Sunday’s Citizen Advisory Committee (CAC) meeting at the Ennis Library is the second to last before an April 11 presentation to the Montana Fish, Wildlife and Parks Commission in Helena. CAC member John Way said that deadline is a reasonable one.
“We are working really hard to meet that timeline,” Way said.
The CAC met last on January 12 and worked on one of the session’s objectives. Members revised, added to, edited, and in some cases, tentatively agreed to specific items related to the Madison River recreation management plan, according to the session summary. Those tentative agreements included important items in the “Desired Condition” for the Madison River, General Recommendations, and River above Hebgen Dam (Park to Hebgen Lake).
The Lyons Bridge to Ennis Lake stretch saw a large amount of revisions and additions in the draft plan. Way said this is because this stretch sees a large amount of use.
Initial ideas and thoughts about the least to most restrictive management actions include requiring all floating users to register and display the registration on their craft for the busy Lyons Bridge to Ennis Lake stretch with no limit on numbers. The CAC hopes to identify and evaluate additional access sites at Lyons and Ruby that would relieve float pressure but also protect the wade angler. The same is set for the Storey Ditch and McAtee sites. Seasonal openings and closures was a discussed topic as well.
Committee members were tasked with thinking about how and where their work on the Lyons Bridge to Ennis section and the River above Hebgen Dam section might be useful with other River sections.
“That stretch does get a lot of use. It sees the majority of fishing use of the entire river,” Way said. “None of it is set in stone at this point,” he added about the plan, “They are ideas we are working through.”
A CAC member suggested that the least restrictive to most restrictive management actions concept might be more easily understood and developed if the CAC thinks in terms of mild impacts to users and then move to varying levels of redistribution, and finally varying levels of restricting users.
The ongoing impact of the dam renovation was again addressed, particularly related to how those impacts might affect thresholds and what return to normal might mean when the work is completed.
The likely effects on crowding at possible access and distribution points and the possible impacts on current interests and users were listed for consideration in thinking about adding access sites in particular stretches.
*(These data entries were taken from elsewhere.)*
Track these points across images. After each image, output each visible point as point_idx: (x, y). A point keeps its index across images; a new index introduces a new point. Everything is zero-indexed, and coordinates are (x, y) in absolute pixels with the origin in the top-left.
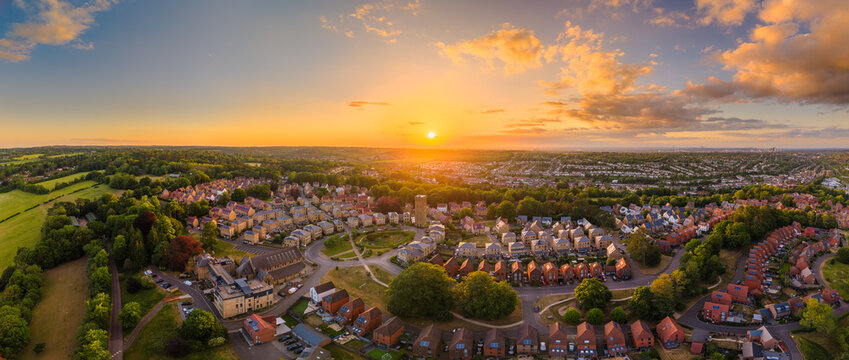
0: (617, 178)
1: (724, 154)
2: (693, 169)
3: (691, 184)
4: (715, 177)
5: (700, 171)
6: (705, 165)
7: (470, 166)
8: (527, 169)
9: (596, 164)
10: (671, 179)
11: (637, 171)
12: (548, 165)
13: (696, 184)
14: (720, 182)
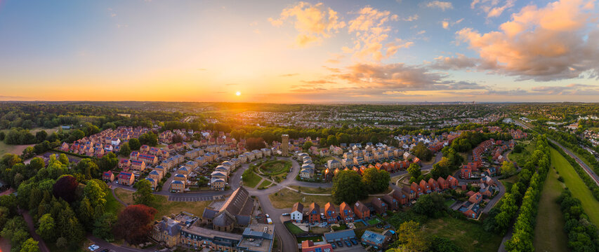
0: (378, 121)
1: (442, 106)
2: (425, 115)
3: (426, 124)
4: (440, 120)
5: (430, 117)
6: (432, 113)
7: (275, 115)
8: (315, 116)
9: (361, 112)
10: (412, 122)
11: (390, 117)
12: (329, 114)
13: (429, 124)
14: (443, 123)
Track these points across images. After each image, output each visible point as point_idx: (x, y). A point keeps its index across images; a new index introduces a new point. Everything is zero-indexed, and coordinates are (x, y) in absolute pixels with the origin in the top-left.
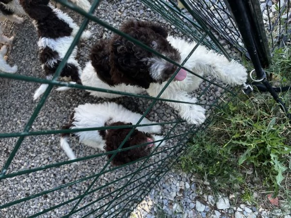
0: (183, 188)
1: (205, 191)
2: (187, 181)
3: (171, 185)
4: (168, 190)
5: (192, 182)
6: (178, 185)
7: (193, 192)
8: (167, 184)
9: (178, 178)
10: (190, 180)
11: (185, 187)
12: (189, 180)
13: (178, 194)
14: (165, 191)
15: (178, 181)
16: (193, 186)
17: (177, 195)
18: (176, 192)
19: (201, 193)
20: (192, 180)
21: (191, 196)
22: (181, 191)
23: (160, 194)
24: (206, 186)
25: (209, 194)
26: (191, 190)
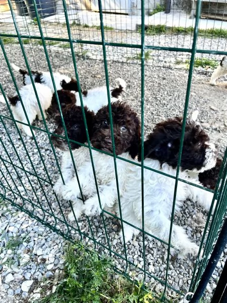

Impacts on other resources, the solution possibly contributing to exceeding a threshold in another section of the River, and other unintended consequences were also discussed.
Session objectives for Sunday’s (Feb. 10) meeting are adding pertinent data, trapline and public sentiments to the conversation related to Madison River recreation management, moving toward completion of draft recommendations for recreation management on the Madison River with concentration particularly on the notion of thresholds and applying them to various stretches of the River, and planning for the March 3 CAC meeting at FWP headquarters in Bozeman. Sunday’s meeting runs from 10 a.m. to 4 p.m.
After some discussion, the CAC agreed that a single location, limited public meeting would not adequately reflect public response to their recommendations and decided they would continue to seek public comment at each Committee meeting, make sure they are seeking input from their traplines, and put their progress and product on the FWP website where many more people able to get the information.